--- START OF EXCERPT TO READ ---
= List of Catholic churches in Bohol =

Roman Catholic churches in Bohol are a distinct group of churches established during the early Spanish colonial period on the island-province of Bohol in the Philippines. Four of these churches – Baclayon, Loboc, Loon, and Maribojoc – have been declared National Cultural Treasures for their cultural, historical, and architectural importance to the Filipino people.

On October 15, 2013, one of the largest earthquakes to hit Bohol struck the island with epicentre near Sagbayan, Bohol, severely damaging the centuries-old churches in Baclayon, Dauis, Dimiao, Loay, Loboc, Loon and Maribojoc. Loon church, reputed as the largest in Bohol and one of the oldest, was destroyed and turned into a pile of rubble by the shaking and accompanying soil liquefaction, as was that of Maribojoc – completely levelled to the ground with nothing left standing.

The earthquake also destroyed newer churches made of reinforced concrete. San Isidro Labrador church in Tubigon lost its façade and other structures in the church complex. St Michael parish church of Clarin, also made of reinforced concrete, collapsed, leaving just the bell tower and the front of the church standing. Inabanga church also collapsed leaving just the façade and back of the building.

The two diocese in Bohol (Diocese of Tagbilaran and Diocese of Talibon both under the Archdiocese of Cebu) plans to restore all the churches destroyed by the earthquake.

==Alburquerque==

The Alburquerque Church traces its beginnings as a visita of Baclayon Church. The parish was formally inaugurated in 1869. It was partially damaged when a 7.2-magnitude earthquake struck Bohol and other parts of Central Visayas on October 15, 2013. The church was declared a National Historical Landmark by the National Historical Commission of the Philippines in 2014.
--- END OF EXCERPT TO READ ---
--- START OF ITEMS ---
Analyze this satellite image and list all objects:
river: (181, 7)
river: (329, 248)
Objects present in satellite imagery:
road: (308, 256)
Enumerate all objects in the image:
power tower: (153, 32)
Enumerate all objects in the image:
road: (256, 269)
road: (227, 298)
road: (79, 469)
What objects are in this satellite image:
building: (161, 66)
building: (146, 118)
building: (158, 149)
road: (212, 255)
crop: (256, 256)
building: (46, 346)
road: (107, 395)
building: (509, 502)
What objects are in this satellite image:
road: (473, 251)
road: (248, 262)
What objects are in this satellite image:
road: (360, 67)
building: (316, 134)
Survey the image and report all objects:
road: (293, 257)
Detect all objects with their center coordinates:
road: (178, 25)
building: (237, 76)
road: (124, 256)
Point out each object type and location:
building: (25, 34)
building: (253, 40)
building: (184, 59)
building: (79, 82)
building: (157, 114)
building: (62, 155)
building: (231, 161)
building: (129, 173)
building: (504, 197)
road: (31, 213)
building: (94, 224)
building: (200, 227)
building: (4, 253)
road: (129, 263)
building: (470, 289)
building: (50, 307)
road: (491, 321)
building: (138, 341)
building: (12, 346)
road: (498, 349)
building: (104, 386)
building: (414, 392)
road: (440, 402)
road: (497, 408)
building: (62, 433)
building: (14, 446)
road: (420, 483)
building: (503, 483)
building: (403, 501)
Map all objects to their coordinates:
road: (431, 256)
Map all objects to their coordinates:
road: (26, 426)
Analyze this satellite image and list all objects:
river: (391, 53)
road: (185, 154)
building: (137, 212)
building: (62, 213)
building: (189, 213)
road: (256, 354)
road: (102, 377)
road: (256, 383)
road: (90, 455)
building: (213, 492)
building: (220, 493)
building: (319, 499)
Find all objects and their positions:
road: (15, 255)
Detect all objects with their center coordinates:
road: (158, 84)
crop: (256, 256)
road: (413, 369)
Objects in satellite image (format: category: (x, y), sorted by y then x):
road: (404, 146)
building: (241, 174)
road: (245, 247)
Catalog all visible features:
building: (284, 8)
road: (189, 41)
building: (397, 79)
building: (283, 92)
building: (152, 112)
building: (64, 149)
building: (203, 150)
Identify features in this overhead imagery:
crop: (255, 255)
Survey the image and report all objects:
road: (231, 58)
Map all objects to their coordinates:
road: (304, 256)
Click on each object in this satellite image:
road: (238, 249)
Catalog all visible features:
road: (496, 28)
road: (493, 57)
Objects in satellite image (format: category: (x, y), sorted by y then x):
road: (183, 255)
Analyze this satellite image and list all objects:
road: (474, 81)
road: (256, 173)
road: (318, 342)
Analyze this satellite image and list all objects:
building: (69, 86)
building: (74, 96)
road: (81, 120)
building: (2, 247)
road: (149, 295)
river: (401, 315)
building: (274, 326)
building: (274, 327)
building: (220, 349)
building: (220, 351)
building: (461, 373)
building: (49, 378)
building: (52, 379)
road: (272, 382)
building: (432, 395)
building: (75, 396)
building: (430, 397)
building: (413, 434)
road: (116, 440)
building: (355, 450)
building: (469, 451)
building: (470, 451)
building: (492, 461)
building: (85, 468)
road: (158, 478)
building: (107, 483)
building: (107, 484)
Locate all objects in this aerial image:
--- END OF ITEMS ---
— TASK OBJECTIVE —
Transcribe the whole text on Catholic churches in Bohol word for word.

— EXERCISE SOLUTION —
= List of Catholic churches in Bohol =

Roman Catholic churches in Bohol are a distinct group of churches established during the early Spanish colonial period on the island-province of Bohol in the Philippines. Four of these churches – Baclayon, Loboc, Loon, and Maribojoc – have been declared National Cultural Treasures for their cultural, historical, and architectural importance to the Filipino people.

On October 15, 2013, one of the largest earthquakes to hit Bohol struck the island with epicentre near Sagbayan, Bohol, severely damaging the centuries-old churches in Baclayon, Dauis, Dimiao, Loay, Loboc, Loon and Maribojoc. Loon church, reputed as the largest in Bohol and one of the oldest, was destroyed and turned into a pile of rubble by the shaking and accompanying soil liquefaction, as was that of Maribojoc – completely levelled to the ground with nothing left standing.

The earthquake also destroyed newer churches made of reinforced concrete. San Isidro Labrador church in Tubigon lost its façade and other structures in the church complex. St Michael parish church of Clarin, also made of reinforced concrete, collapsed, leaving just the bell tower and the front of the church standing. Inabanga church also collapsed leaving just the façade and back of the building.

The two diocese in Bohol (Diocese of Tagbilaran and Diocese of Talibon both under the Archdiocese of Cebu) plans to restore all the churches destroyed by the earthquake.

==Alburquerque==

The Alburquerque Church traces its beginnings as a visita of Baclayon Church. The parish was formally inaugurated in 1869. It was partially damaged when a 7.2-magnitude earthquake struck Bohol and other parts of Central Visayas on October 15, 2013. The church was declared a National Historical Landmark by the National Historical Commission of the Philippines in 2014.